Canção Nova |
Provavelmente você já tenha ouvido a
famosa expressão: “Os fins justificam os meios”, claro que no contexto atual
que vivemos, onde a sociedade está mergulhada em um consumismo desenfreado e em
um superficialismo profundo em seu relacionamento com o próximo, demonstra que
isto jamais poderia ser aplicado de maneira correta ou de uma forma
generalizada como a expressão deixa interpretar a quem queira assim enxergar.
Nesta perspectiva, pretendo clarear o uso correto entre uma coisa e outra, bem
como sua distinção e a maneira certa a ser mencionada e, com isso, também
ajudar a melhorar nossa conduta perante as escolhas que fazemos diariamente em
prol de um bem maior como veremos a seguir. Para isso, recorrer-se-á aos
ensinamentos do gigante Santo Agostinho que nos mostrará esta síntese.
Primeiramente vamos definir o
conceito entre as palavras Fruir e Utilizar:
Fruir: Ter a posse, o gozo de algo que não se pode alienar ou destruir. Gozar, desfrutar.
Ex: O funcionário fruirá
ferias em junho.
Utilizar: Fazer
uso ou emprego de algo, usar, empregar. Tirar utilidade de algo, aproveitar,
servir-se. Tirar proveito de algo.
Ex: Fulano soube utilizar bem
a ferramenta nova.

### Material fornecido
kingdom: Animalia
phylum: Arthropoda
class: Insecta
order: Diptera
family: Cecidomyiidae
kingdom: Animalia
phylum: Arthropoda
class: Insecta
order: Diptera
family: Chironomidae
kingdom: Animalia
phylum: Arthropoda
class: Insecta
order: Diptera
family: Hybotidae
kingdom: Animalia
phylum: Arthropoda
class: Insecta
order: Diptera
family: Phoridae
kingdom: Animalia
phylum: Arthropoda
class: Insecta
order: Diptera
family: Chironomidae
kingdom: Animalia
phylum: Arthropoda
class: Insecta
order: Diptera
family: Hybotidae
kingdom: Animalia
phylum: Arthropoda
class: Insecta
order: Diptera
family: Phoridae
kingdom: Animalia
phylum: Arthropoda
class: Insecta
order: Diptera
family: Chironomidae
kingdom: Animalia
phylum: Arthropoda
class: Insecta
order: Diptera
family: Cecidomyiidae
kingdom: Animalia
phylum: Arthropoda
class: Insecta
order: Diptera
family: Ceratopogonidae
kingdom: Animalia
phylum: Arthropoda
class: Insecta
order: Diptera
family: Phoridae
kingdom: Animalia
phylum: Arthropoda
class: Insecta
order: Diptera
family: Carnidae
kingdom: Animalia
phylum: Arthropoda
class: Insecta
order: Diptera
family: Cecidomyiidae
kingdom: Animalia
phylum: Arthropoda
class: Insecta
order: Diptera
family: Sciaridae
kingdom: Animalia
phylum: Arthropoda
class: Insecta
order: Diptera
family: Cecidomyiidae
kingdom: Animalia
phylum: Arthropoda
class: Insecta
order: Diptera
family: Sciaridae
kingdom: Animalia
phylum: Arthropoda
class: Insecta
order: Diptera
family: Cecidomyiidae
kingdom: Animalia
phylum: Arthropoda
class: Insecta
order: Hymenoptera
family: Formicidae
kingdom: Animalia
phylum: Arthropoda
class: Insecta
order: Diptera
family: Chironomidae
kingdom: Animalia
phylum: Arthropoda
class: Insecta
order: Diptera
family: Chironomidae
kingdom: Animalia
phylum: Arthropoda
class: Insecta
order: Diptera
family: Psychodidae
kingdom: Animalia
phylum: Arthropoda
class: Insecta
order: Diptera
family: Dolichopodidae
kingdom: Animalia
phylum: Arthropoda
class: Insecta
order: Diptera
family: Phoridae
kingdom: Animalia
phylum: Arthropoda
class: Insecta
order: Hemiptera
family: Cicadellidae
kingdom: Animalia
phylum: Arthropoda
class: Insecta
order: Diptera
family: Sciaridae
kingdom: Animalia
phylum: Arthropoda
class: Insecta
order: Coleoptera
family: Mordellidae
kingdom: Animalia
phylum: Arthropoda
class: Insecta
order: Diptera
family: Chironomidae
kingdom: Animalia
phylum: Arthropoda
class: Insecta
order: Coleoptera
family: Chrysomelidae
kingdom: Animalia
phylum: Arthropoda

### A fazer
**1)** Responda com base no trecho sobre fruir e utilizar:
(a) Qual expressão famosa é citada logo no início?
(b) Os ensinamentos de quem serão usados como apoio?
(c) Que exemplo é dado para a palavra "Fruir"?
**2)** Por que, segundo o trecho sobre fruir e utilizar, a expressão citada não poderia ser aplicada de forma correta ou generalizada? Explique em até três frases.
**3)** Escreva a continuação do texto sobre fruir e utilizar, começando logo após a última frase apresentada.

### Respostas em ordem
**1)**
(a) "Os fins justificam os meios".
(b) De Santo Agostinho.
(c) "O funcionário fruirá ferias em junho."

**2)** Por causa do contexto atual. Nele, a sociedade está mergulhada em um consumismo desenfreado e em um superficialismo profundo no relacionamento com o próximo.

**3)**
Feito isso, entremos definitivamente no tema a ser
discorrido.
Santo Agostinho inicialmente classifica as coisas
em duas categorias: as que o homem pode
e deve gozar (a serem fruídas) e que
asseguram a felicidade; e as que deve
usar bem (para serem utilizadas), como
instrumentos para atingir a felicidade.
Vos explico:
As que são objeto de
fruição fazem-nos felizes. Por exemplo, as
Virtudes, vamos supor que eu vá comprar algo em uma mercearia e por descuido o
vendedor ou vendedora acaba me dando o troco a mais do que era realmente o
correto, logo que percebo retorno e explicando a situação devolvo o dinheiro a
mais que recebi. Nisto eu exerci a Virtude da Honestidade, que não pode ser
usada para o mau, mas somente para minha felicidade, ou seja, uma pessoa não
poderia vir a me dizer que eu havia me prejudicado sendo honesto em devolver o
que não era meu, neste caso, o dinheiro que recebi a mais.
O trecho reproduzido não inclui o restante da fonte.